Friedenspreis des Buchhandels für Lanier:Gewissen der digitalen Welt

Jaron Lanier

Microsoft-Forscher und Digital-Kassandra: Für Jaron Lanier ist das kein Widerspruch.

(Foto: vanz / CC-by-sa-2.0)

Jaron Lanier ist der Einzige, der versucht, die Strukturen hinter den freundlichen Fassaden von Google und Facebook aufzudecken. Ihn beunruhigt die Konzentration von Reichtum und Macht in den Händen der Herrscher über die Netzwerke.

Von Jörg Häntzschel

Bisher ging der Friedenspreis des Deutschen Buchhandels fast immer an Personen, die sich um Menschenrechte, Demokratie und Aussöhnung an den Brandherden der Welt verdient gemacht hatten. Jaron Lanier, der diesjährigen Preisträger, hat im Gegensatz dazu ein Menschheitsproblem benannt und umrissen, dessen sich viele noch gar nicht bewusst sind. Sein Thema sind die Konsequenzen, die der ungebremste Machtzuwachs der Internetkonzerne für die Freiheit und die Lebensbedingungen jedes Einzelnen haben könnte. Kritiker an der gegenwärtigen Entwicklung gibt es viele: Manche sind Kulturpessimisten, andere sorgen sich wegen der Überwachung durch Staat und Konzerne oder der amerikanischen Dominanz über das Netz. Lanier ist der Einzige, der versucht, die völlig neuen ökonomischen Strukturen hinter den freundlichen Fassaden der "Sirenenserver" aufzudecken.

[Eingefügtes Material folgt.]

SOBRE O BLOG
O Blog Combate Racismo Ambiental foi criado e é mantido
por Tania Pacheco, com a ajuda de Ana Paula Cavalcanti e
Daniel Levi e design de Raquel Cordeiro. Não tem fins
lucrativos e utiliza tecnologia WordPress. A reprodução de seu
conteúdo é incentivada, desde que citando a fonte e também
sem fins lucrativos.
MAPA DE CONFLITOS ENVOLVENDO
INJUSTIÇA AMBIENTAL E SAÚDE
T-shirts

Wenn Lanier bei Konferenzen auf der Bühne steht, spielt er die Rolle der Digital-Kassandra denkbar eindrücklich. Schon äußerlich hat der 54-Jährige wenig mit den Start-up-Millionären in spe zu tun, die bei Digitalfestivals auf Investorensuche sind. Er ist ein riesiger Mann mit Dreadlocks, die ihm bis über das T-Shirt hängen. Und statt der Powerpoint-Fernbedienung nimmt er bei seinen Auftritten als Erstes eine Khene, eine Esraj oder ein anderes obskures Instrument zur Hand - und entlockt ihm eine schüchterne Improvisation. Dass während dieser Einlagen niemand den Saal verlässt, liegt weniger am Niveau von Laniers Spiel - er hat mit Philip Glass, Ornette Coleman, Terry Riley und anderen Avantgardisten gespielt - sondern an seinem Status in der Netzwelt. Lanier mag den weisen Narr spielen, doch in Wahrheit ist er viel tiefer mit der digitalen Kultur vertraut als die Braven, Begabten und Cleveren, die heute die Tech-Branche anführen.

Viele Größen kamen aus den Mittelklasse-Suburbs. Lanier nicht.

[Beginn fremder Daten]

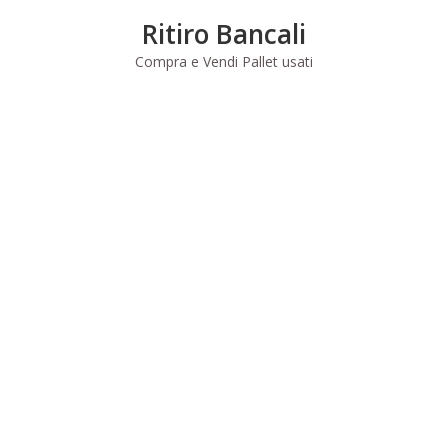
Skip
Ritiro Bancali
to
content
Compra e Vendi Pallet usati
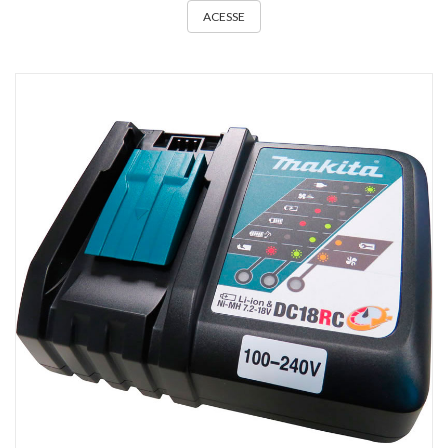
ACESSE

Lanier trennen von diesen auch biografisch Welten. Die meisten von ihnen wuchsen sorglos in Mittelklasse-Suburbs auf, in großen Häusern mit großen Garagen und Platz zum Basteln. Die Laniers hatten keine Garage. Zeitweise hatten sie nicht einmal ein Haus. Seine Mutter, die Künstlerin war, stammte aus Wien und emigrierte nach ihrer Befreiung aus dem KZ in die USA. Sein Vater, ebenfalls Jude, war vor den Pogromen aus der Ukraine geflohen. Lanier kam 1960 in New York auf die Welt. Bald darauf zog die Familie nach El Paso. Lanier besuchte eine Schule auf der anderen Seite der mexikanischen Grenze, in Ciudad Juárez, nachmittags übte er auf dem Steinway oder sah sich Kunstbände an. "Schokolade essen, Bach hören und Bilder von Hieronymus Bosch ansehen: Das war für mich das Größte", erzählte er dem New Yorker. "Ich hatte keine Freunde."

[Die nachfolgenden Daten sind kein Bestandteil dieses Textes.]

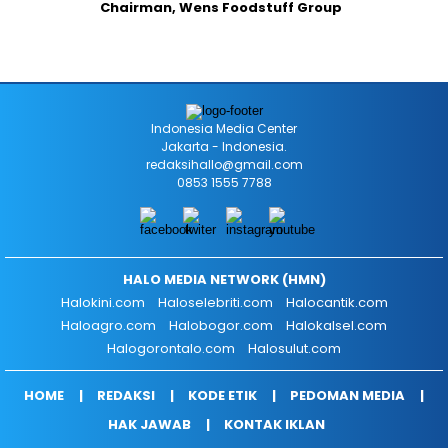
Chairman, Wens Foodstuff Group
Indonesia Media Center
Jakarta - Indonesia.
redaksihallo@gmail.com
0853 1555 7788
HALO MEDIA NETWORK (HMN)
Halokini.com
Haloselebriti.com
Halocantik.com
Haloagro.com
Halobogor.com
Halokalsel.com
Halogorontalo.com
Halosulut.com
HOME
REDAKSI
KODE ETIK
PEDOMAN MEDIA
HAK JAWAB
KONTAK IKLAN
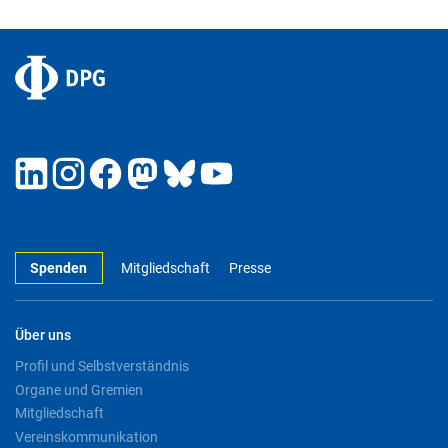
Spenden
Mitgliedschaft
Presse
Über uns
Profil und Selbstverständnis
Organe und Gremien
Mitgliedschaft
Vereinskommunikation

Als Lanier zehn Jahre alt war, starb seine Mutter bei einem Unfall. Er wurde schwer krank und verbrachte ein Jahr im Krankenhaus. Bevor er entlassen wurde, brannte das Haus der Familie ab. Inspiriert von den Buckminster-Fuller-Kuppeln entwarf Lanier ein neues. Doch weil kein Geld da war, zog sich der Bau über Jahre hin. Mit seinem Vater lebte er währenddessen in einem Zelt. Laniers erster Freund wurde der Astrophysiker Clyde Tombaugh, der 1930 den Zwergplaneten Pluto entdeckt hatte. Er lernte ihn an der New Mexico State University kennen, wo er mit 13 ein Mathematikstudium aufnahm und programmieren lernte.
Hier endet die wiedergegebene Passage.